Cameron droht ein Putsch
Sein Versprechen, das Volk über die EU-Mitgliedschaft entscheiden zu lassen, spaltet Grossbritannien. Der Druck auf David Cameron steigt auch in der eigenen Partei. Hinterbänkler drohen mit dem Misstrauensvotum.

Wer als Premierminister Chef der britischen Tory Partei ist, braucht keine Feinde mehr. Gut eine Woche nach David Camerons bahnbrechender EU-Rede drohen Hinterbänkler seiner eigener Partei den Regierungschef zu stürzen, sollten sich die Umfragewerte der Partei bis 2014 nicht verbessern. Verliert die konservative Partei die nächsten Lokalwahlen, muss Cameron gehen.
Abgeordnete innerhalb und ausserhalb der Regierung erwarten, dass der harte Kern an Kritikern, der den britischen Premierminister am liebsten sofort aus dem Amt werfen würde, in den nächsten 17 Monaten wahrscheinlich deutlich zunehmen wird.
Obama der Konservativen
Die Revolte der Tory-Rebellen nahm diese Woche neue Dimensionen an. Adam Afriyie, der relativ unbekannte einstige Schattenminister für Wissenschaft, gab seine Kandidatur für das Amt des Parteichefs bekannt. Seine Kampagne hofft auf die Unterstützung von mindestens 120 Hinterbänklern. Afriyie, der einen ghanaischen Vater hat, wird von einigen Abgeordneten als «Obama der Tories» bezeichnet. Sie spekulieren darauf, dass der Schattenminister allein aufgrund seiner Abstammung eine realistische Chance auf die Parteiführung hat. Die Mehrheit der Abgeordneten belächelt die Initiative des Multimillionärs aus Windsor jedoch: «Es wäre Wahnsinn, eine völlig unbekannte Person an die Spitze der Partei zu stellen. Afriyie hat keinerlei Erfahrungen, nicht mal im Ministeramt.»

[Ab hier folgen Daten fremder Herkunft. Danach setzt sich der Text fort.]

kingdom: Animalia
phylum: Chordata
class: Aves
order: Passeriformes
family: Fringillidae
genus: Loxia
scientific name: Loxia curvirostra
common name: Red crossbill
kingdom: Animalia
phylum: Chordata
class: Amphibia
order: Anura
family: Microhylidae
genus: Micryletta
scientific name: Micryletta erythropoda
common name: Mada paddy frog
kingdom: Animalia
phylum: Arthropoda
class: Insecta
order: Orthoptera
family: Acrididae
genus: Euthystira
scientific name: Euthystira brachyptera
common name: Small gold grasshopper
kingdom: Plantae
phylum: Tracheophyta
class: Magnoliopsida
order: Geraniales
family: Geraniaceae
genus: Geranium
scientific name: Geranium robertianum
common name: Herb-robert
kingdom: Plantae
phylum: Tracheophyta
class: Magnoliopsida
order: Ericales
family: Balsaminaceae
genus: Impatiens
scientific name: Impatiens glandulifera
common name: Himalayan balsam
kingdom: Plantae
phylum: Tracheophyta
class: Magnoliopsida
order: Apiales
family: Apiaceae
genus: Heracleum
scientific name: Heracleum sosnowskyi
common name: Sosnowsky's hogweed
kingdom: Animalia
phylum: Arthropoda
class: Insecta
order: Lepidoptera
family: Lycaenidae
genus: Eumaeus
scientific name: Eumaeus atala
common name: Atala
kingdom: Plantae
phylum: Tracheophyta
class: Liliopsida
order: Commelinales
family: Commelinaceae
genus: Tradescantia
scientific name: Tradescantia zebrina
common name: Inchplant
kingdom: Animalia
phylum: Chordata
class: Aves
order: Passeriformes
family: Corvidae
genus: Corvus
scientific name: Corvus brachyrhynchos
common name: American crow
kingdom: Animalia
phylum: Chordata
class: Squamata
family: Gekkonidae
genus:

Vertrauensvotum im nächsten Jahr
Dennoch ist die Kampagne Afriyies ein Zeichen für einen generellen Trend innerhalb der konservativen Tory Partei. Immer mehr Abgeordnete sind dazu bereit, den Premierminister mit einem Vertrauensvotum 2014 unter Druck zu setzen. Gerade mal 46 Abgeordnete müssen ein Vertrauensvotum fordern, um den Prozess auf den Weg zu bringen. Ein anonymer Abgeordneter sagte der Zeitung «Guardian»: «Einige meiner Kollegen sind fest entschlossen, Cameron so schnell wie möglich zu stürzen. Ihrer Meinung nach hat er die letzte Wahl verloren und wird die nächste Wahl verlieren. Ich würde solch ein Vertrauensvotum unterstützen.»
Auch Teile der Regierung selbst erwarten das Ende der Cameron-Ära: «Es geht nicht darum, auf die nächste Wahl in 2015 zu warten und Cameron verlieren zu sehen. Es geht darum, auf den Moment vorbereitet zu sein an dem die Partei realisiert, dass Cameron kein Gewinner ist.» Abgesehen von David Camerons mangelnden Führungsqualitäten wird der Premier aus der eigenen Partei vor allem wegen seines gesellschaftlichen Hintergrunds kritisiert. «Wir haben genug von vornehmen Jungs!», sagte er mit Anspielung auf die Herkunft Camerons. Der Premier stammt aus einer wohlhabenden Familie, einer seiner Vorfahren war König Wilhelm IV.
In der EU-Frage gespalten
Anhänger David Camerons argumentieren jedoch, dass Afriyies verfrühte Kampagne neuen Wind in die Segel des Premierministers blasen wird. Zu diesem Zeitpunkt gibt es keine offensichtliche Alternative für die Position des Parteichefs. Sollte sich dies in den nächsten Monaten nicht ändern, wird Cameron die Tories in den Wahlkampf führen.
Wie erfolgreich der britische Premierminister sein wird, das öffentliche Image seiner Partei zu verbessern, steht jedoch in den Sternen. Vor allem mit seinem Versprechen, die Zukunft von Grossbritanniens EU-Mitgliedschaft per Referendum entscheiden zu lassen, spaltete er die Nation und verärgerte Europa.
Cameron hatte die Partei bei den Wahlen 2010 geführt, aber die angestrebte absolute Mehrheit verpasst. Stattdessen musste er mit den Liberaldemokraten die erste britische Koalitionsregierung seit dem Zweiten Weltkrieg führen. Die Regierung ist wegen harter Sparmassnahmen unpopulär. Die oppositionelle Labourpartei liegt seit Monaten in den Umfragen vorn.